East Coast 2026 · From Prompt to Production
From Prompt to Production

So… how’d you do?

If you beat the clock — congrats, you’re in the raffle and you’ve already learned more about AI than most people who use it daily.

If you didn’t — welcome to the club. Most people don’t beat it. The reason matters more than the result.

The quick story

You asked an AI for an analog clock at a specific time. It almost certainly drew you something close to 10:10.

That’s not random. Watch and clock manufacturers have photographed their products at ~10:10 for decades — it’s symmetric, it frames the brand logo, and it vaguely looks like a smiling face. Nearly every analog clock image on the internet shows ~10:10.

When an image model trains on billions of internet images, “analog clock” becomes statistically synonymous with “10:10.” The model isn’t drawing a clock — it’s drawing the platonic clock-photograph it has memorized.

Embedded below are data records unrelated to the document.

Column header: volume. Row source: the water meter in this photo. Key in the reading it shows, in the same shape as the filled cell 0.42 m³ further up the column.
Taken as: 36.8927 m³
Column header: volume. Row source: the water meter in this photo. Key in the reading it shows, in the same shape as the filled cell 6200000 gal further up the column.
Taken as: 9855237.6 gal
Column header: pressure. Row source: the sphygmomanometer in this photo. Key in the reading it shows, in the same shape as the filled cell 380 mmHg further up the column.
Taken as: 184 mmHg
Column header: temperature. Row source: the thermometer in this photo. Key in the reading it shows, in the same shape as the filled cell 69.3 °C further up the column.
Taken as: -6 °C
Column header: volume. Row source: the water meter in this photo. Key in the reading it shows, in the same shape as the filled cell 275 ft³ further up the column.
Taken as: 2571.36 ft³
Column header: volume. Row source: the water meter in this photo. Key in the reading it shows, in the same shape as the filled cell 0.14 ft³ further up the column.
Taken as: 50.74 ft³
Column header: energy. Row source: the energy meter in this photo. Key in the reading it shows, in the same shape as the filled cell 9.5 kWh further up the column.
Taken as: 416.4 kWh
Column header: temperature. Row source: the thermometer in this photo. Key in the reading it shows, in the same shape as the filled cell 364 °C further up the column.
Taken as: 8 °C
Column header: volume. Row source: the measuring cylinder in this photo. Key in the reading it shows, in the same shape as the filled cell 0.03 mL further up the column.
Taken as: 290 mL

This is training-data bias, and it’s the most important thing to understand about AI in production.

Why you should care (even if you’re not in AI)

The 10:10 problem is funny. The version that shows up in your actual work is not.

The model’s confident output looks like an answer to your question. It’s actually a regression to the mean of its training data. Recognizing this is the difference between using AI and being used by it.

The cheat codes

The four prompting moves the booth host walked you through. Try them on the clock challenge at home — or, more usefully, on whatever you’re stuck on at work.

1. Decomposition

Break the impossible request into atomic steps the model has seen.

Draw an analog clock face with no hands.
Now add an hour hand pointing exactly at 2, slightly toward 3.
Now add a minute hand pointing exactly at 7 (35 minutes past).

Where this helps at work: any time the model gives you a “shaped right but wrong in the details” answer — drafting docs, writing code, summarizing meetings.

2. Negative constraints

Name the wrong answer and explicitly forbid it.

The clock hands MUST NOT show 10:10.
The hour hand is between 2 and 3, closer to 3.
The minute hand is on the 7 (35 minutes past).

Where this helps at work: any time you can predict the bad default the model will give you. “Do NOT use Python’s set() — order must be preserved.” “Do NOT include corporate filler phrases like ‘circle back’ or ‘synergy’.”

3. Reframing with an anchor

Add a second representation of the same information so the output has to match it.

Generate an analog clock face showing the same time as a digital readout
displaying "2:37" right next to it. Both must show the same time.

Where this helps at work: structured outputs (give it the JSON schema), tone control (give it 3 example emails in your voice), formatting (give it the template).

4. Knowing when to give up

Sometimes no prompt works, and the production-grade move is a different tool.

The clock-at-2:37 problem is genuinely solvable in ~10 lines of code. Wrestling with prompts for 20 minutes when the answer is matplotlib is the enthusiast move, not the practitioner move.

Where this helps at work: if you’ve tried decomposition, negative constraints, and anchoring and you’re still not getting reliable output — stop. The next prompt is rarely the answer. The next tool often is.

Want to go deeper?

Some links above point to external sites. Internal SAP links will be added before the event.

One last thing

The model’s output is biased toward its training data. Your job as a practitioner is to steer past that bias deliberately.

That’s it. That’s prompting tradecraft. Everything else is just patterns layered on top of that one core idea.